Turn the lines below into a numbered list, leaving out the blank lines and the pictures.

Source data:
--

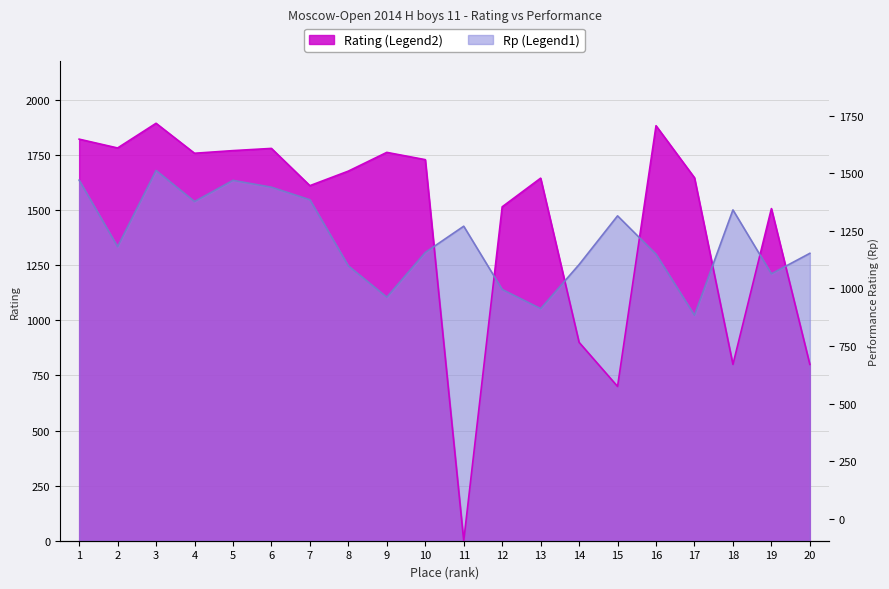

How many lines are shown in the chart?

2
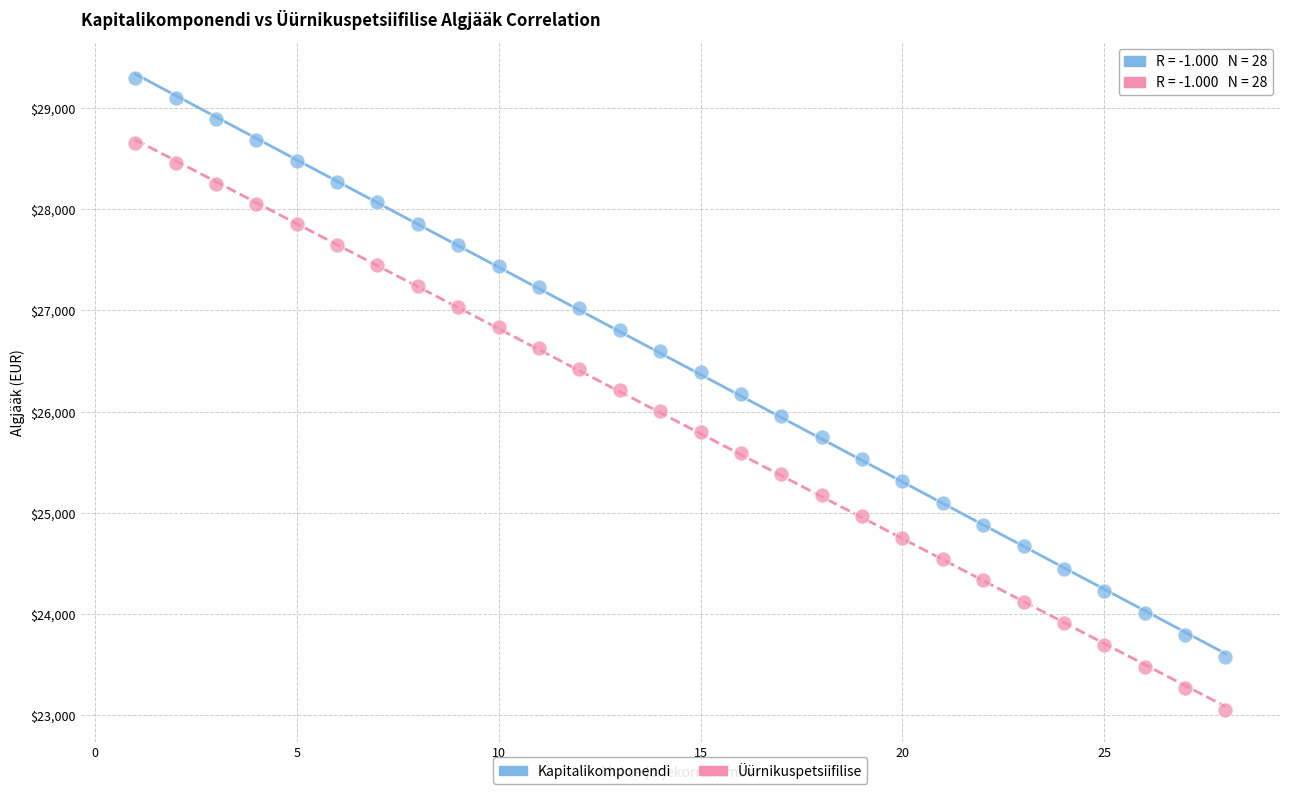

Across all data points, what is the range of Y values (max minus min)?

6252.4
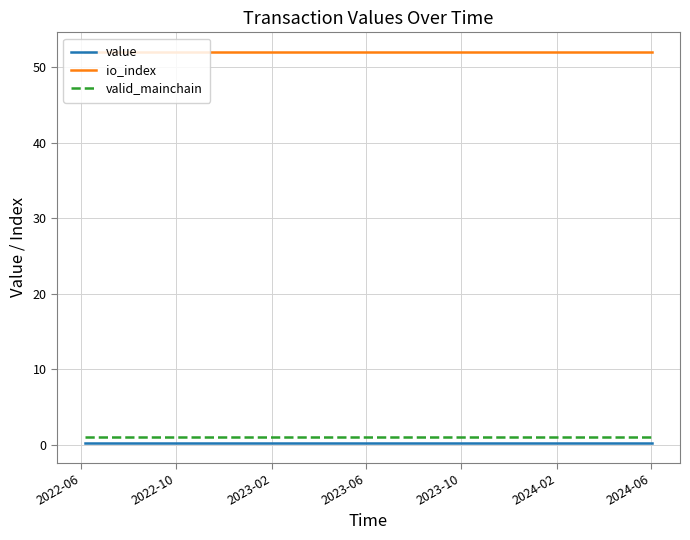

Which series has the largest total across all categories?

io_index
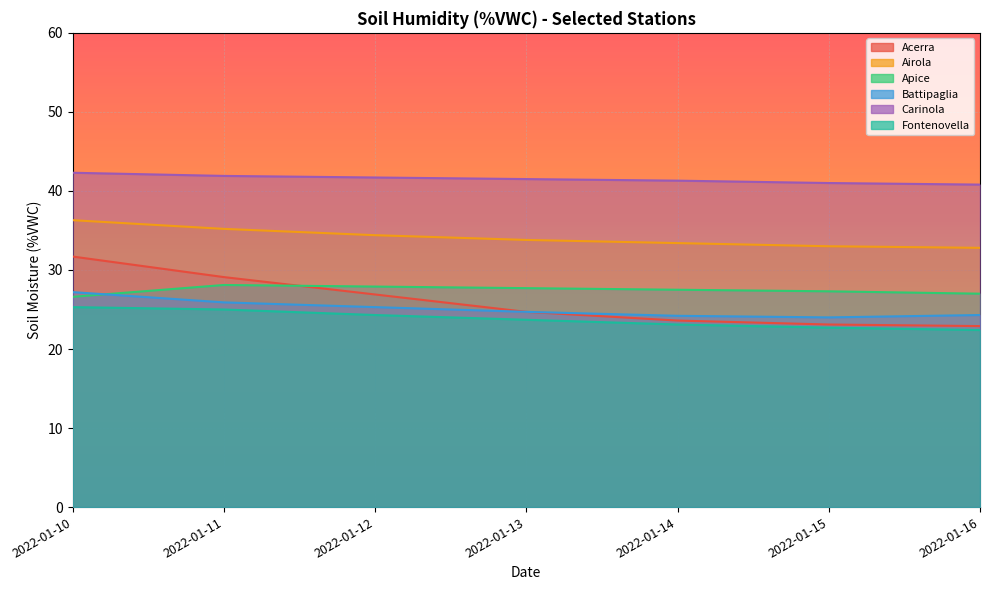

Which series has the largest range (max minus min)?

Acerra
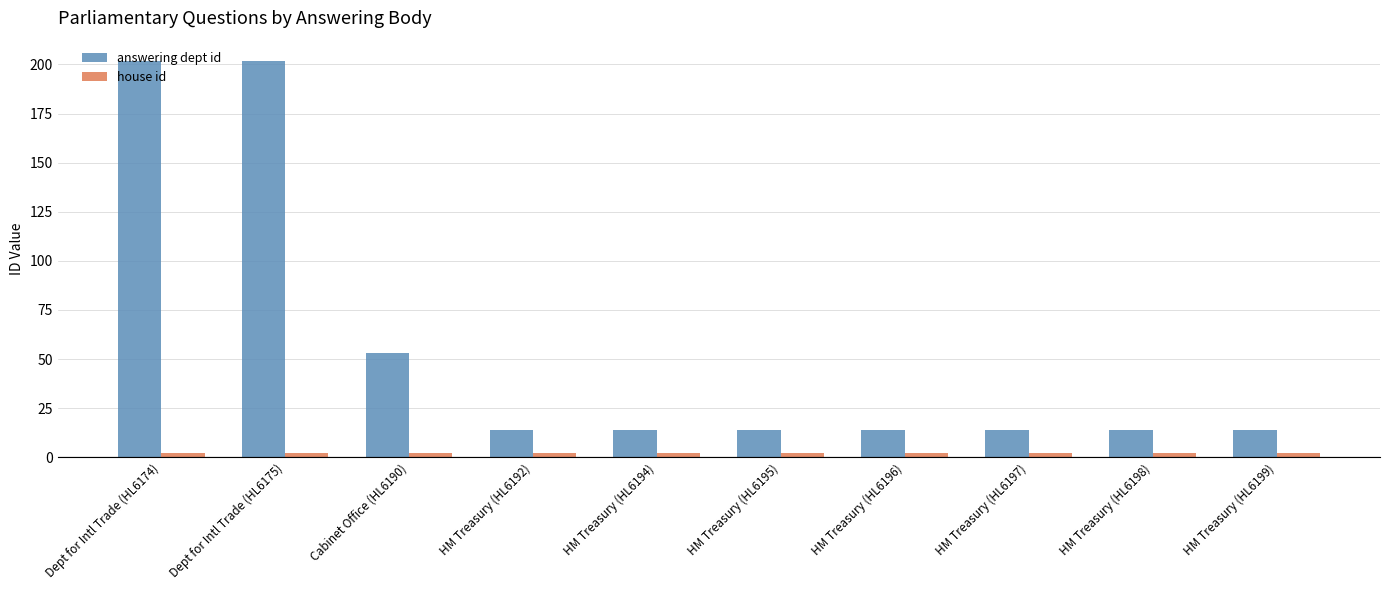

What is the difference between the maximum and second lowest values in the answering dept id series?

188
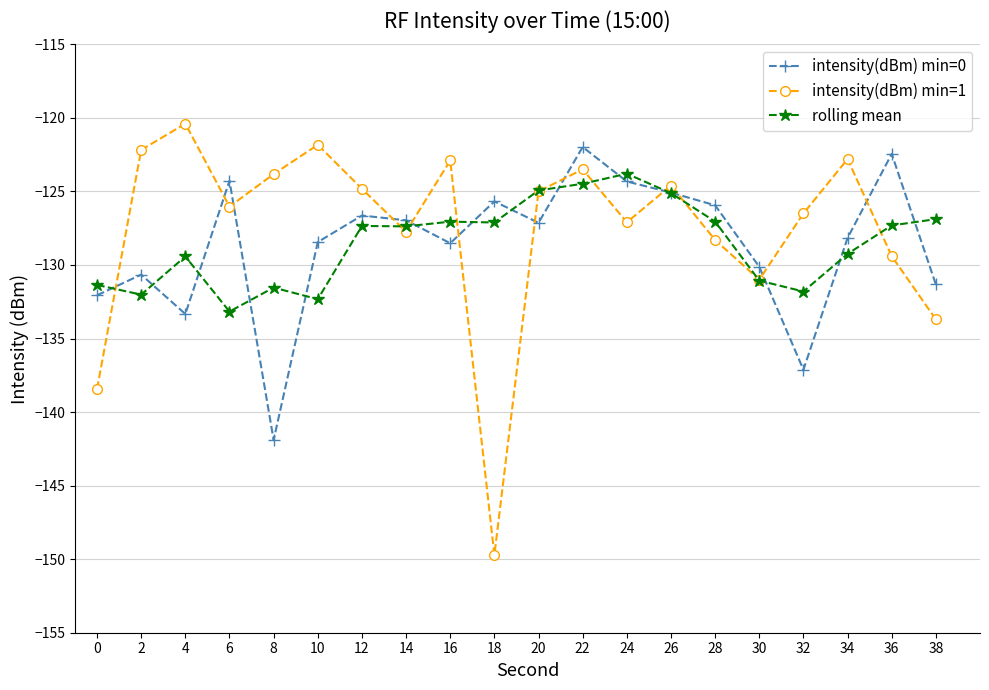

True or false: intensity(dBm) min=1 has more than 1 interior local peaks.

True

--

> Solution
1. How many lines are shown in the chart?
2. 2
3. Across all data points, what is the range of Y values (max minus min)?
4. 6252.4
5. Which series has the largest total across all categories?
6. io_index
7. Which series has the largest range (max minus min)?
8. Acerra
9. What is the difference between the maximum and second lowest values in the answering dept id series?
10. 188
11. True or false: intensity(dBm) min=1 has more than 1 interior local peaks.
12. True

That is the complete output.